Five U.S. senators wrote to Microsoft on Oct. 7 concerning the “real and urgent” threats posed by Chinese tech giant Huawei.
In May, the U.S. Department of Commerce placed Huawei and 68 subsidiaries on an “entity list” on national security grounds, which effectively banned it from doing business with U.S. companies unless it applies for a special license. U.S. authorities have since added more Huawei subsidiaries to the list.
“To tell a tech company that it can sell products, but not buy an operating system or chips, is like telling a hotel company that it can open its doors, but not put beds in its hotel rooms or food in its restaurant,” Smith told Bloomberg.

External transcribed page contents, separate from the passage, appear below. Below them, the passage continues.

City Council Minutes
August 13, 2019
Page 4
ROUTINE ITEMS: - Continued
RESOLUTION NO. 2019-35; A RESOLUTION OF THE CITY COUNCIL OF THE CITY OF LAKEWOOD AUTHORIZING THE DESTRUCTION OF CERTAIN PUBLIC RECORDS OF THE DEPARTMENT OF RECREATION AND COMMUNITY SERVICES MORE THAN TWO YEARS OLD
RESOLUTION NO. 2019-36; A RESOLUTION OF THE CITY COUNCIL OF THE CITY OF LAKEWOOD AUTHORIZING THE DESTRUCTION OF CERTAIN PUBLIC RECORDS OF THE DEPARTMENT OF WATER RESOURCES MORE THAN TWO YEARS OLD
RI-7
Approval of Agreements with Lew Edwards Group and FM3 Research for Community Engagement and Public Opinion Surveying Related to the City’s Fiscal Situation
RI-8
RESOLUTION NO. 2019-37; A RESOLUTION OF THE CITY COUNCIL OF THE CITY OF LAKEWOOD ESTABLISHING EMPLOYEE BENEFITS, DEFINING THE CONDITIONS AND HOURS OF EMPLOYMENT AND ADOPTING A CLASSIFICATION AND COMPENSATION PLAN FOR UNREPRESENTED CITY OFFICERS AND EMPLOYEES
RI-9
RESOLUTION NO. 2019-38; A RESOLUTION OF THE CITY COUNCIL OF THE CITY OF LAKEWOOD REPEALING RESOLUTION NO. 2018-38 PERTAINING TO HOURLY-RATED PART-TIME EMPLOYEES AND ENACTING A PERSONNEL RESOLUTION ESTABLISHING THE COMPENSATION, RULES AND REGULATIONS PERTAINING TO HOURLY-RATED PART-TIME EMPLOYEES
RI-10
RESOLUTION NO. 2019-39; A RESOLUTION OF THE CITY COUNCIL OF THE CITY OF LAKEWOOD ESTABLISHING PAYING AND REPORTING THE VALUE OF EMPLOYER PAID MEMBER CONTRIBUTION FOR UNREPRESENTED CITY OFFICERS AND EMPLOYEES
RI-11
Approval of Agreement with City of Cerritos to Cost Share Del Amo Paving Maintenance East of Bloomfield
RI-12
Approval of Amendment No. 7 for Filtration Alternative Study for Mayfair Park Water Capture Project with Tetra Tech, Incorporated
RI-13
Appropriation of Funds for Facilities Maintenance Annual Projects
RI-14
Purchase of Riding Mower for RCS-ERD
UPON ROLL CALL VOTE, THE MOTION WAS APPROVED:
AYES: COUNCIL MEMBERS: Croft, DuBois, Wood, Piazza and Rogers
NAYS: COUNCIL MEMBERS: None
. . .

The senators, including Tom Cotton (R-Ark.), Marco Rubio (R-Fla.), Rick Scott (R-Fla.), Mike Braun (R-Ind.), and Josh Hawley (R-Mo.), listed examples of Huawei’s cyberespionage and technology theft.

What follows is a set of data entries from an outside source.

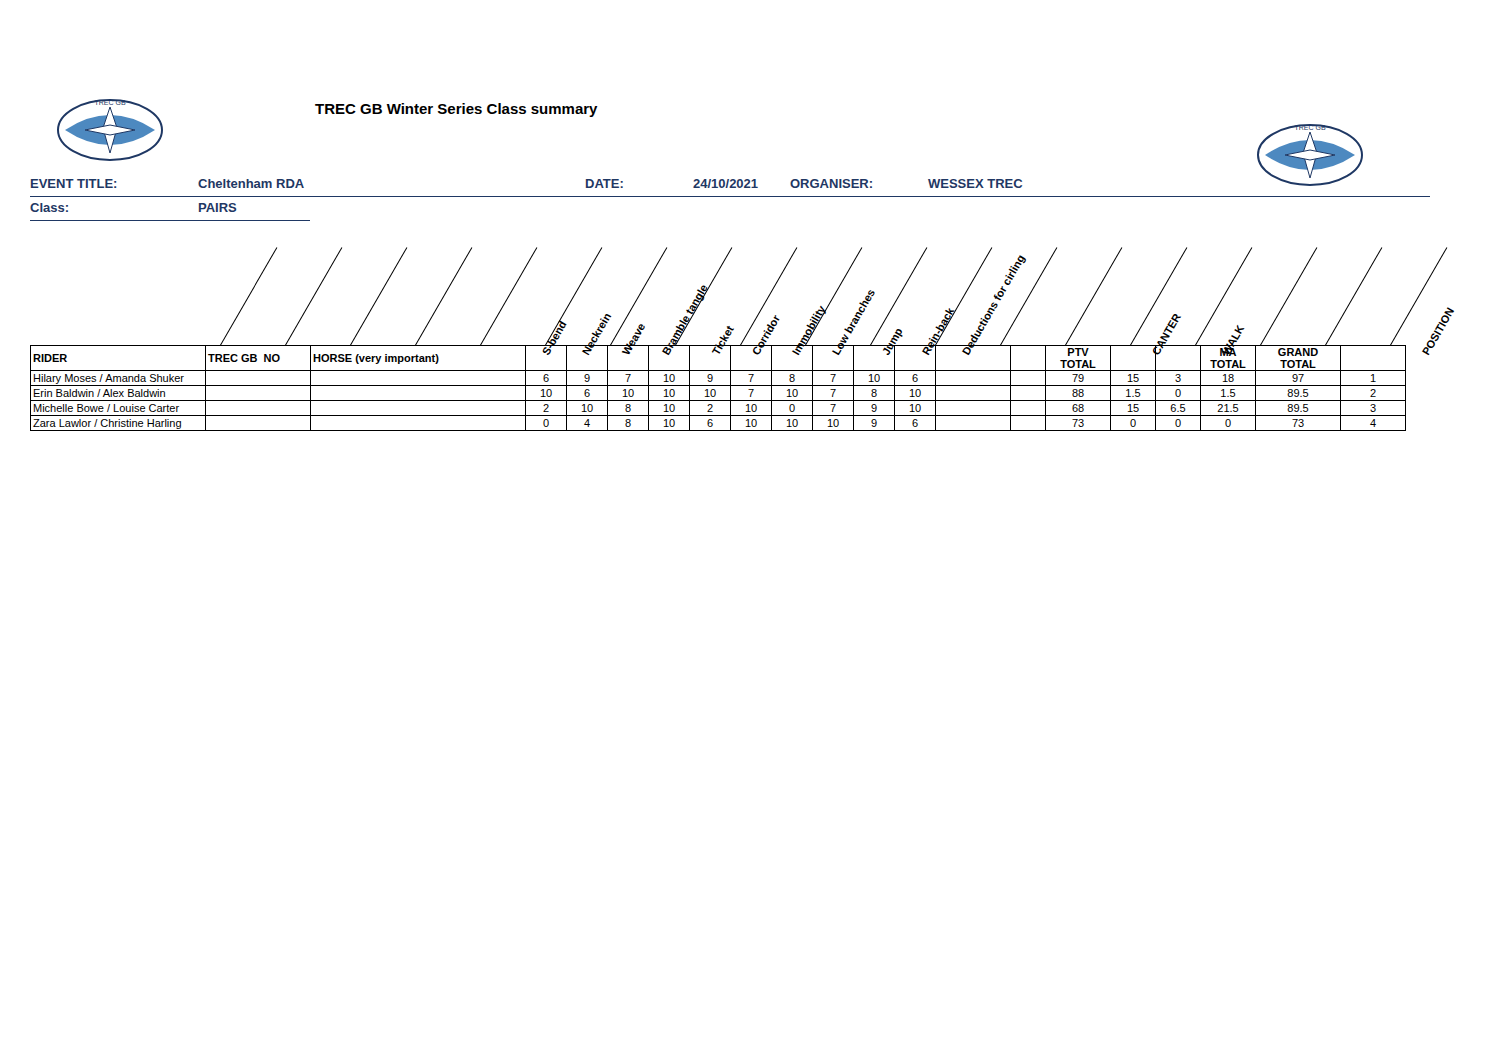TREC GB
TREC GB
TREC GB Winter Series Class summary
EVENT TITLE:
Cheltenham RDA
DATE:
24/10/2021
ORGANISER:
WESSEX TREC
Class:
PAIRS
S-bend
Neckrein
Weave
Bramble tangle
Ticket
Corridor
Immobility
Low branches
Jump
Rein-back
Deductions for cirling
CANTER
WALK
POSITION
| RIDER | TREC GB NO | HORSE (very important) | | | | | | | | | | | | | PTV TOTAL | | | MA TOTAL | GRAND TOTAL | |
| --- | --- | --- | --- | --- | --- | --- | --- | --- | --- | --- | --- | --- | --- | --- | --- | --- | --- | --- | --- | --- |
| Hilary Moses / Amanda Shuker | | | 6 | 9 | 7 | 10 | 9 | 7 | 8 | 7 | 10 | 6 | | | 79 | 15 | 3 | 18 | 97 | 1 |
| Erin Baldwin / Alex Baldwin | | | 10 | 6 | 10 | 10 | 10 | 7 | 10 | 7 | 8 | 10 | | | 88 | 1.5 | 0 | 1.5 | 89.5 | 2 |
| Michelle Bowe / Louise Carter | | | 2 | 10 | 8 | 10 | 2 | 10 | 0 | 7 | 9 | 10 | | | 68 | 15 | 6.5 | 21.5 | 89.5 | 3 |
| Zara Lawlor / Christine Harling | | | 0 | 4 | 8 | 10 | 6 | 10 | 10 | 10 | 9 | 6 | | | 73 | 0 | 0 | 0 | 73 | 4 |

“We appreciate Microsoft’s communications with our offices and your understanding of the threats posed by Huawei. We also understand that many American companies have conducted business in good faith with Huawei and other Chinese telecommunications companies,” the letter stated.
“We believe, however, that a review of publicly available evidence indicates that the security concerns about Huawei are real and urgent.”
The senators also quoted Secretary of Defense Mark Esper, who cautioned European allies against China’s security threats, during a speech in September.
“Huawei is the means by which China would get into our networks and our systems, and either attempt to extract information or to corrupt it, or to undermine what we’re trying to do,” Esper said.
Concerns About Huawei
Huawei is a major Microsoft customer, using Microsoft software for its devices.“The CCP has office space and minders inside Huawei’s Shenzhen headquarters,” the senators’ letter states.
The China Development Bank, a financial institution under the cabinet-like State Council, has “closely worked with Huawei since 1998 and signed a cooperation agreement with Huawei in 2009 to supply it with $30 billion in low-interest loans,” according to a 2009 report on state media Xinhua.
Trade Theft and Espionage
The Chinese company is currently indicted in two U.S. cases. It is charged with bank fraud and violating U.S. sanctions on Iran by allegedly misrepresenting to U.S.-based banks its relationship with a subsidiary that did business in the country.In a separate indictment, Huawei is charged with stealing trade secrets from U.S. mobile carrier T-mobile relating to a cellphone-testing robot.
In January, Polish authorities arrested a Huawei sales director who previously worked at the Chinese consulate in Poland’s capital on spying charges. Huawei fired the employee three days later.
Earlier in the same month, U.S. President Donald Trump called Huawei “a big concern of our military [and] of our intelligence agencies,” and reaffirmed that they are “not doing business with Huawei.”
“It’ll stop almost completely in a very short period of time,” he said at the press conference.